There was a moment today. Just a split second as I was driving home from work, using only my peripherals to see stop lights and blind spots. While I watched the reflection of headlights on the rain-drenched pavement. As I focused on a wet spot on my windshield that the wipers just kept missing. And for a split second I forgot that you were mine.
And my heart started racing like running a marathon when I thought of your face. It was that rush of adrenaline the moment before you walk on the stage when I thought of the ever-so-faint freckles on your cheeks and running up and down your arms.
I didn’t forget about the red beanie that you always wear, but I forgot that I get to see you without it at the end of the day.
I forgot that I get to run my fingers through your coarse hair, a texture similar to mine. I forgot about all the nights I would run my own fingers through my own hair and wonder if anyone would ever appreciate running their hands through it.
For a split second, I forgot that you do.
I forgot that I was happy. After years of being okay, and fine, and getting by, and hanging in there. I was finally happy.
There was a moment this morning. When I had just woken up. That feeling where for just a split second, you don’t remember where you are. I could taste the morning breath in my mouth. I felt the crusties in the corner of my eyes. And for a split second I forgot that you were mine.
I forgot that when I jumped awake from a dream, you did, too. The kind you can’t remember all at once, but that comes back in pieces throughout the day. But one that you know wasn’t good because you could feel your eyes beginning to well up – like it did at the end of Elf that one year.
“So…will The Santa Clause be too much, or…” you said when you heard me sniffle, and I jumped on top of you and punched you in the arm and kissed you simultaneously.
As I sandwiched my feet between yours, I expected something along the lines of, “What, did you just walk here from the North Pole, too?” Perhaps, “Careful, Frosty, I wouldn’t wanna melt you!” Something to state the obvious and focus attention on my perpetually cold feet.
You simply squeezed my feet tighter so as to act like a furnace and warm them between your own.
There was a moment today. Lost in thought about your lips, and your hands, and your skin, and your hair, and your warm feet. Lost in thought about ripping off your beanie and unbuttoning your flannel shirt and kissing you with tongue, lots of tongue, and laying in bed laughing at whatever went wrong, because more things seem to go wrong than right. So lost in thought about you that for a split second I forgot that you weren’t mine.

________

* _JOB A_
Print the passage of the essay running from "I forgot that when" down to "kissed you simultaneously.", word for word.
The essay and the records have no connection to each other.

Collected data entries
________

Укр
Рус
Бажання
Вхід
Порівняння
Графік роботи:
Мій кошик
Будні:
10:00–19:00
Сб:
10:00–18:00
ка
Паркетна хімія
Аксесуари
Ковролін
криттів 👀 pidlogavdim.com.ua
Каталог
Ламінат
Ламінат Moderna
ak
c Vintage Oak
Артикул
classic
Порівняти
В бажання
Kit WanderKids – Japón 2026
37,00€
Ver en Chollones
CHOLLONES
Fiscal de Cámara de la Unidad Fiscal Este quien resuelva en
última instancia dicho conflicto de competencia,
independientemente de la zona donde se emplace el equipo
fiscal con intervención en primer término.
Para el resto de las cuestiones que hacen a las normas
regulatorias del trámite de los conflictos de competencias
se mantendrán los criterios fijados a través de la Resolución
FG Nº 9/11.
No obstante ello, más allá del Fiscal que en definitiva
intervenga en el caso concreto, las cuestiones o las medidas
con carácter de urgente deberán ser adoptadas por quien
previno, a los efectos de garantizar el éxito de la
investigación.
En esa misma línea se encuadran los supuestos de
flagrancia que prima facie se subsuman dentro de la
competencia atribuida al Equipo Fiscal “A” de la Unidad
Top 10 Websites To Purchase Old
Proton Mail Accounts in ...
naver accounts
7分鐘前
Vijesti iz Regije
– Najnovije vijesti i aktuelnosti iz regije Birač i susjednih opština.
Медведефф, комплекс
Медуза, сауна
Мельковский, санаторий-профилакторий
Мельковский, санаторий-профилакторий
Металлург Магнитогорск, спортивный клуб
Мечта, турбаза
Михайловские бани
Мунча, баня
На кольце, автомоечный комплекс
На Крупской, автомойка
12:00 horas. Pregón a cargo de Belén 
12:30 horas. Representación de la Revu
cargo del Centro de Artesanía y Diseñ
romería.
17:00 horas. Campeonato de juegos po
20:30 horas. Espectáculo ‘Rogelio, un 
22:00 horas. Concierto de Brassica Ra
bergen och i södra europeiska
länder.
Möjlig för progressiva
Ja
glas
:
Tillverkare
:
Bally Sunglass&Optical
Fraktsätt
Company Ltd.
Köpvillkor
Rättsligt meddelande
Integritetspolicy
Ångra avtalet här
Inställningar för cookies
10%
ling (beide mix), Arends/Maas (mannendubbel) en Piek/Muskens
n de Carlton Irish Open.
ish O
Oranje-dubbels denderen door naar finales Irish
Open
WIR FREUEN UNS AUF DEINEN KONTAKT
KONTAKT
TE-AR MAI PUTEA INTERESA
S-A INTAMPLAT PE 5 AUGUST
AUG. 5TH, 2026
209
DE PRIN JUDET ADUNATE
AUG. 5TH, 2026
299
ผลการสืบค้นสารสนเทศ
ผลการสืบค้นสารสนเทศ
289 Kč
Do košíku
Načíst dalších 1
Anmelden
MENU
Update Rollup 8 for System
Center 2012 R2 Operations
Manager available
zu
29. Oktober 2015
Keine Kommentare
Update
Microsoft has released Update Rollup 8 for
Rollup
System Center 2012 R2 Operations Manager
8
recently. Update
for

________

* _JOB B_
Output the records exactly as they appear, from the very first line down to and including the line that contains "Fiscal de Cámara".

* _RESPONSE A_
I forgot that when I jumped awake from a dream, you did, too. The kind you can’t remember all at once, but that comes back in pieces throughout the day. But one that you know wasn’t good because you could feel your eyes beginning to well up – like it did at the end of Elf that one year.
“So…will The Santa Clause be too much, or…” you said when you heard me sniffle, and I jumped on top of you and punched you in the arm and kissed you simultaneously.

* _RESPONSE B_
Укр
Рус
Бажання
Вхід
Порівняння
Графік роботи:
Мій кошик
Будні:
10:00–19:00
Сб:
10:00–18:00
ка
Паркетна хімія
Аксесуари
Ковролін
криттів 👀 pidlogavdim.com.ua
Каталог
Ламінат
Ламінат Moderna
ak
c Vintage Oak
Артикул
classic
Порівняти
В бажання
Kit WanderKids – Japón 2026
37,00€
Ver en Chollones
CHOLLONES
Fiscal de Cámara de la Unidad Fiscal Este quien resuelva en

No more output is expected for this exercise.